### Data extract

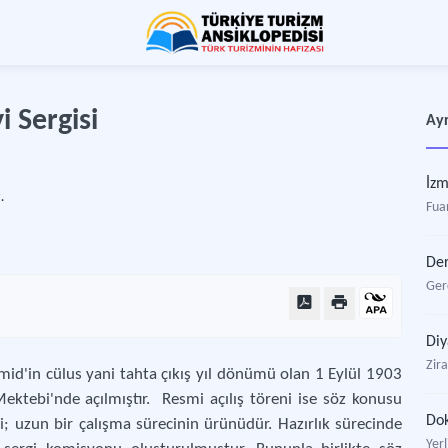
i Sergisi
Ayr
İzm
.
Fuar
Der
Ger
Diy
Zira
amid'in cülus yani tahta çıkış yıl dönümü olan 1 Eylül 1903
ektebi'nde açılmıştır. Resmi açılış töreni ise söz konusu
Dok
i; uzun bir çalışma sürecinin ürünüdür. Hazırlık sürecinde
Yerl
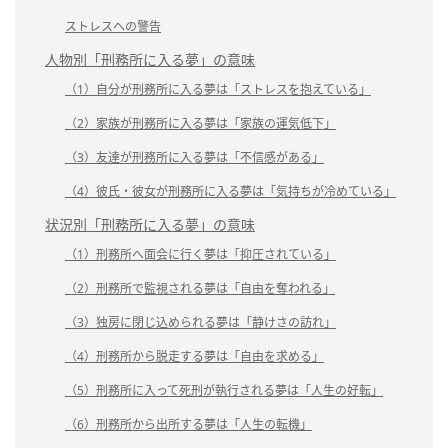
ストレスへの警告
人物別「刑務所に入る夢」の意味
（1）自分が刑務所に入る夢は「ストレスを抱えている」
（2）家族が刑務所に入る夢は「家族の運気低下」
（3）友達が刑務所に入る夢は「不信感がある」
（4）彼氏・彼女が刑務所に入る夢は「気持ちが冷めている」
状況別「刑務所に入る夢」の意味
（1）刑務所へ面会に行く夢は「抑圧されている」
（2）刑務所で監視される夢は「自由を奪われる」
（3）独房に閉じ込められる夢は「静けさの訪れ」
（4）刑務所から脱走する夢は「自由を求める」
（5）刑務所に入って死刑が執行される夢は「人生の好転」
（6）刑務所から出所する夢は「人生の転機」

######

# Work instructions
Write out the entries above in full and exactly; no pictures.

# Your solution
i Sergisi
Ayr
İzm
.
Fuar
Der
Ger
Diy
Zira
amid'in cülus yani tahta çıkış yıl dönümü olan 1 Eylül 1903
ektebi'nde açılmıştır. Resmi açılış töreni ise söz konusu
Dok
i; uzun bir çalışma sürecinin ürünüdür. Hazırlık sürecinde
Yerl
ストレスへの警告
人物別「刑務所に入る夢」の意味
（1）自分が刑務所に入る夢は「ストレスを抱えている」
（2）家族が刑務所に入る夢は「家族の運気低下」
（3）友達が刑務所に入る夢は「不信感がある」
（4）彼氏・彼女が刑務所に入る夢は「気持ちが冷めている」
状況別「刑務所に入る夢」の意味
（1）刑務所へ面会に行く夢は「抑圧されている」
（2）刑務所で監視される夢は「自由を奪われる」
（3）独房に閉じ込められる夢は「静けさの訪れ」
（4）刑務所から脱走する夢は「自由を求める」
（5）刑務所に入って死刑が執行される夢は「人生の好転」
（6）刑務所から出所する夢は「人生の転機」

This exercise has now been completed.